The Joint Committee on Human Rights (JCHR) today publishes its legislative scrutiny report on the Education Bill.
The report deals with four significant human rights issues:
- Extended powers to search pupils
- School exclusion appeals
- Teacher anonymity
- Free early years provision
The Bill enhances the powers of staff to search pupils in schools. The committee calls for:
- guidance which makes it clear that searches can only be made for items which could disrupt teaching or learning, threaten the safety of pupils and teachers, or breach criminal law
- guidance on the searching of pupils of the opposite sex, to make clear the expectation that a secondary school teacher would do so only "on very rare occasions" and that personal searches (excluding searches of lockers, bags and outer clothing) should only be conducted when there is a risk of serious and imminent harm
- a tighter definition of staff powers to examine and erase data stored on pupils' electronic devices, as this could potentially represent a serious interference with the right to family life
On school exclusion appeals, the committee believes that the proposed "independent review panels" - with more limited powers than the current panels - would be incompatible with the right of access to a court or tribunal: a particularly important issue, given the impact a permanent exclusion can have on the life of the pupil.

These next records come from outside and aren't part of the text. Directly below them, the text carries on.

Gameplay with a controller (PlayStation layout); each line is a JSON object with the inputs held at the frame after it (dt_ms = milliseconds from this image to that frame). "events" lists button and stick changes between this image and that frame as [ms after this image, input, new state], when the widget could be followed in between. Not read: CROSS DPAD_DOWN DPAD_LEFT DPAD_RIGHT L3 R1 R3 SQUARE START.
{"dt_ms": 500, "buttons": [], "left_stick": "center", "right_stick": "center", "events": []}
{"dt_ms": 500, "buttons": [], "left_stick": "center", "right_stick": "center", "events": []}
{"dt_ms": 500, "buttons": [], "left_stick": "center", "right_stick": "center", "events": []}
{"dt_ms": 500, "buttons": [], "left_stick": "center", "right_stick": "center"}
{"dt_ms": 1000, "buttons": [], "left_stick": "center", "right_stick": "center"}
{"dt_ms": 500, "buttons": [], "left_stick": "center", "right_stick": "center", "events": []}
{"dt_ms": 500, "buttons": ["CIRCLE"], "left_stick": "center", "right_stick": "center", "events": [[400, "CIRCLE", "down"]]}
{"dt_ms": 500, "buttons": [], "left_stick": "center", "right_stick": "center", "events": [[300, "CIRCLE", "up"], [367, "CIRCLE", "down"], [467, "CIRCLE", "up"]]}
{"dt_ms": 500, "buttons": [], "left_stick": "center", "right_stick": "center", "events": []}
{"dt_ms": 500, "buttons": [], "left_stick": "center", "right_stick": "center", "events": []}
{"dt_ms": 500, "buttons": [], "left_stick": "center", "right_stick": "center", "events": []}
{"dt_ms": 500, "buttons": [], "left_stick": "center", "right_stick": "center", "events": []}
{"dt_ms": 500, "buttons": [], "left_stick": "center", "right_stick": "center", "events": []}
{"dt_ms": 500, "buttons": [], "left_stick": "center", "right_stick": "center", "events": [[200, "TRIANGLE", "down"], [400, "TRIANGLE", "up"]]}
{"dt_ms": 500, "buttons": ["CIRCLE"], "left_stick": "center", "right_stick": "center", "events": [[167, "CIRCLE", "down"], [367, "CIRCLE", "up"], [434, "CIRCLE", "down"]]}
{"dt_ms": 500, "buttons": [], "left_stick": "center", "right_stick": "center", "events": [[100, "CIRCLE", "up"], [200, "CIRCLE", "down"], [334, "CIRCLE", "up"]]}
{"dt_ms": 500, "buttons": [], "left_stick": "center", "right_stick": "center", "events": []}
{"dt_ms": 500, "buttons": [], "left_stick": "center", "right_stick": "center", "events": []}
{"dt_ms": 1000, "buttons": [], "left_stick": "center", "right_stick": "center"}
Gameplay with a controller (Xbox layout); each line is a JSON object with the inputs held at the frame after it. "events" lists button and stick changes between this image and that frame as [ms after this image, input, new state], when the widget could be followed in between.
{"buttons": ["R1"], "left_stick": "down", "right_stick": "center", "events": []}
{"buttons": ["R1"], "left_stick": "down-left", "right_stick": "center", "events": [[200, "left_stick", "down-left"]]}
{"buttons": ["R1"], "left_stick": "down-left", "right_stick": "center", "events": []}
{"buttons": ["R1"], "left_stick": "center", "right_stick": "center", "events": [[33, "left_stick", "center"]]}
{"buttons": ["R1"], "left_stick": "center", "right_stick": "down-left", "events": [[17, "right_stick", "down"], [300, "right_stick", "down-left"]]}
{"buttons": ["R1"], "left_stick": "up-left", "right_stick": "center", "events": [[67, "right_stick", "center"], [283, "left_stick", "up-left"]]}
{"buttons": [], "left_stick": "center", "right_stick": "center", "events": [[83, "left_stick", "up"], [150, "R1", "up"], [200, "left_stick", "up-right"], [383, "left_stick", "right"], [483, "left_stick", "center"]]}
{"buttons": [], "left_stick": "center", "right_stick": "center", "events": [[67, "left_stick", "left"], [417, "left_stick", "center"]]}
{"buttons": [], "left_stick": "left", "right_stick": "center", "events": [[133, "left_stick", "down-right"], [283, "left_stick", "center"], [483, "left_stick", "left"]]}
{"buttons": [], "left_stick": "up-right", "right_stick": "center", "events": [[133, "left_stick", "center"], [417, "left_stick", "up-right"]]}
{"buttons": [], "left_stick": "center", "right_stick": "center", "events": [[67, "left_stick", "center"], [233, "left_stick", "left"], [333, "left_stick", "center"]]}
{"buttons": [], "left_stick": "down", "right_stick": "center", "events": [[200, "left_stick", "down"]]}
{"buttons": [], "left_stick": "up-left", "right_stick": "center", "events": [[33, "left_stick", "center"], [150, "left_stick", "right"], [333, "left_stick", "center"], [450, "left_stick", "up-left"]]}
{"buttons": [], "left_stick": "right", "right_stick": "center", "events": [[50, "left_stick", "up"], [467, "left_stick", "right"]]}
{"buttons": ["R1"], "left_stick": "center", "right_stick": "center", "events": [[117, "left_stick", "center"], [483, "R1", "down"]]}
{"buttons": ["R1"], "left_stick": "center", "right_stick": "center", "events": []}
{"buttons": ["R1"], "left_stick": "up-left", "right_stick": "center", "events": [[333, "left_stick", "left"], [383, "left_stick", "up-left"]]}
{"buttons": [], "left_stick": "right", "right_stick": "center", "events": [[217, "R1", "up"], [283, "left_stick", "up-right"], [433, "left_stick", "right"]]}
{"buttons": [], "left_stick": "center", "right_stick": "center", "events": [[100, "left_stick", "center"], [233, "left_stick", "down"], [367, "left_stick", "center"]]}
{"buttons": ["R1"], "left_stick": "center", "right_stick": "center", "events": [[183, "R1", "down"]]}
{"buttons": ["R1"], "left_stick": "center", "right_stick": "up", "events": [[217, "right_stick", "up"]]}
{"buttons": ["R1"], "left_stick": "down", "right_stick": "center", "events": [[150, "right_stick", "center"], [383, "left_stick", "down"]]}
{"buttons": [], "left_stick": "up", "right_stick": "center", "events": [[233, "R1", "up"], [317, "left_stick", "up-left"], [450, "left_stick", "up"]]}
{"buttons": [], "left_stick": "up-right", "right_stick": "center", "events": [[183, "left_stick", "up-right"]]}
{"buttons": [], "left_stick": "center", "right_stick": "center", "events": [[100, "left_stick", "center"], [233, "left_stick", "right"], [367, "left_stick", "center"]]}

The committee calls on the Government to take on board the recommendation of the Administrative Justice and Tribunals Council that all exclusion appeals be referred to the First-Tier tribunal to remove this potential incompatibility.
The Bill contains provisions for restrictions on the reporting of criminal allegations made against teachers before they have been charged. The committee is satisfied that the restrictions are a necessary and proportionate interference with the right to freedom of expression in order to protection the reputation and rights of teachers.
Finally, the committee also welcomes the extension of the entitlement to free early years provision to all disadvantaged two year olds as a human rights enhancing measure.
Dr Hywel Francis MP, the Chair of the Committee, said:
"The provisions in the bill about searching pupils require detailed guidance: searches must only be made for items likely to disrupt teaching or learning, threaten the safety of pupils and teachers, or breach criminal law. The Government should also more tightly define the power in the Bill for staff to examine and erase data on pupils' electronic devices. Otherwise there may be serious implications for the right to private and family life."